There’s big business in true crime, and I’m as guilty a consumer as anyone. I am, after all, a white Millennial woman, but true crime has been a lurid draw for years. Decades. Centuries?
However long we’ve been collectively rubbernecking the grim and grisly, there’s no reason to suspect we’ll change in the future. Already, technology has given us more ways of taking in other people’s misfortune (binging true crime podcasts, anyone?). In Katie Williams’ My Murder, technology gives even victims a chance to steep in the public interest that comes with being a headline.
Lou is part of a support group for five women who were murdered by a confessed killer Edward Early and then brought back through a previously unpopular government project. It’s a little trippy for Lou, being a clone—her infant daughter doesn’t seem to be as attached to her as she remembers her being before her murder, and something strange and undefined still stands between her and her husband, Silas. The other members of the group have their own ways of dealing with the violence and healing of their deaths and subsequent revivals that range from zealously diving into this new lease on life to shutting out everyone and everything who knew the old them. This delicate balance is threatened when one member of the group works with a VR game developer to make a hyper-realistic virtual version of each murder.
Although Lou mostly stays at the fringes, she’s recruited by another member of the group wants her help to get answers from Edward Early before he is put into cryogenic rehabilitation. In the process, Lou unexpectedly finds questions she hadn’t thought to ask. Part of the cloning process is amnesia over the days leading up to each victims’ death, but Lou realizes her final days hold clues vital to finding out whether the story she’s always believed about her murder is true. Meanwhile, the game explodes with popularity, putting the five women’s murders back into the public eye, and playing their deaths over and over and over again.

True crime may be alluring, but Williams doesn’t mince words when it comes to who makes the most alluring victim, even in the future. The victims are all fair, fairly young, and fairly attractive. Lou takes the cake as the pretty young white mother of a pretty young white baby, taken from her quaint life by senseless violence. It’s her heart-rending story that brings the public support necessary to get the cloning program involved. This is no secret to Lou or anyone else, and Lou is also fully aware of how narrow a demographic she and the other victims represent.
The twin threads of Lou’s perception of the murders before and after she became one of them, and of the video game that allows people to replay each murder indefinitely, is not quite an indictment of crime media, especially as the book comes close to its conclusion. But it’s not a celebration, either. True crime obsession, Williams seems to argue, is a game that can really only be played by outsiders—any closer, and it becomes a different beast entirely. Lou was obsessed with the case before she was part of it, and her interest now is part of a quest for answers, not to be entertained by bloodied headlines. Before, she was sure she’d be smarter than the victims, while after she knows she failed on that front, and the game relishes in that failure. Yet some in the group, fellow murder victims, are obsessed with the game. Lou plays herself, but in secret when everyone else has gone to bed. There is something far more shameful in her ingestion of true crime now that she’s inexorably tied to it.

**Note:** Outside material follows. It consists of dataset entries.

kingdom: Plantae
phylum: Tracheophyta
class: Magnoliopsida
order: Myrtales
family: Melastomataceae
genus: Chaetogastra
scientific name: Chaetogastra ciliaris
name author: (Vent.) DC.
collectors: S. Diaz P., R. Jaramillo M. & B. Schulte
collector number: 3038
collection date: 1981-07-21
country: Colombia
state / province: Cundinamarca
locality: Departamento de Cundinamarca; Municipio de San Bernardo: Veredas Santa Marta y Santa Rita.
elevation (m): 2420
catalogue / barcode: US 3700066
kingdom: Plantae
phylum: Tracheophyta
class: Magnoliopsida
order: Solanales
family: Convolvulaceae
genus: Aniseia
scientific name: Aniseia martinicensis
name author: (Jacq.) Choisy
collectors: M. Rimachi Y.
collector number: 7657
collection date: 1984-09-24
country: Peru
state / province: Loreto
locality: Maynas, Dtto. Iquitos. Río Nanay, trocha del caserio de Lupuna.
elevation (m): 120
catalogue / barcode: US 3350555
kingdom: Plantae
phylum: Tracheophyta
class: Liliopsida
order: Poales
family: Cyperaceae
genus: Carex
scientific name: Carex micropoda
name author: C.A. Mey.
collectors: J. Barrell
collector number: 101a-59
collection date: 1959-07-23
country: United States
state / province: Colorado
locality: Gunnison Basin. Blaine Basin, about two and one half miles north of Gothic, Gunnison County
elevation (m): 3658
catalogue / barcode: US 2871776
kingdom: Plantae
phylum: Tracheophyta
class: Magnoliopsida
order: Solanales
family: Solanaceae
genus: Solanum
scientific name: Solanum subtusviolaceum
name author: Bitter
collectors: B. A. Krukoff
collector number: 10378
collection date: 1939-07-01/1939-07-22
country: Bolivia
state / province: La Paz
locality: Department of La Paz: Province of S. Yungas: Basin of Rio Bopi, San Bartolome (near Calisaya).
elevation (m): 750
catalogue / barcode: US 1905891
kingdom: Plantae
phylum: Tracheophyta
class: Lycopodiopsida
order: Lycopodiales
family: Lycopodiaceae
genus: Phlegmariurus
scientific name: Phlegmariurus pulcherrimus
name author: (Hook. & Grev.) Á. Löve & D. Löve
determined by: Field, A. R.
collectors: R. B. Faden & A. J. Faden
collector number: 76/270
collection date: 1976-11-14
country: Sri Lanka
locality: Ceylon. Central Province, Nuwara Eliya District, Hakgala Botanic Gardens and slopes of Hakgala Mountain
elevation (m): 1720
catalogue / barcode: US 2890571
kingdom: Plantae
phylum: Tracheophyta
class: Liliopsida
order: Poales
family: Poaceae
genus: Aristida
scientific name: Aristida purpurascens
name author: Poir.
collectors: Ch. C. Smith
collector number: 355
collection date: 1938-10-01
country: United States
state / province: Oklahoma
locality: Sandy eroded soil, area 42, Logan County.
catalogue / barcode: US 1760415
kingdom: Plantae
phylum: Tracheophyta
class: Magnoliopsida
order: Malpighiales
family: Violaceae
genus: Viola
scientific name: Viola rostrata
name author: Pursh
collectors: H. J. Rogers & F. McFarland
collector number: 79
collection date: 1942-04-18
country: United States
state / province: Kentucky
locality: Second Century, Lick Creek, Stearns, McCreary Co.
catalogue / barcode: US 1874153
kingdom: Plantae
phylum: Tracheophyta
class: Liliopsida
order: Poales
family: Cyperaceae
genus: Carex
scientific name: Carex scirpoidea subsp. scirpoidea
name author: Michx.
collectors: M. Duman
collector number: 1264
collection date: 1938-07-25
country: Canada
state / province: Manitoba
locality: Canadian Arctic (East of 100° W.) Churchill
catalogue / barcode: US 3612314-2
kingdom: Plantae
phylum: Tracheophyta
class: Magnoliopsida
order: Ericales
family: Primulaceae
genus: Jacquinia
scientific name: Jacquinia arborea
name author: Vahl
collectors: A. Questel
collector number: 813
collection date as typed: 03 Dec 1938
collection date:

The questions Lou finds in her search for some kind of peace have no easy answer, and Williams took risks with the answers she eventually gave. It’s hard to say much about that ending without spoiling it entirely, but I’ll try. I’m not sure I would have chosen that direction, and there’s something that rings false about the before and after the character bridges, given what we know about the cloning process. At the same time, it further hammers the point of the assumptions made about crimes and the people involved in them. It’s a nice thought to think it wouldn’t be us. It’s a harder one to realize it could be, any day. And if that happens, some podcast, or streaming show, some crime drama, or some video game will be there to revel in it.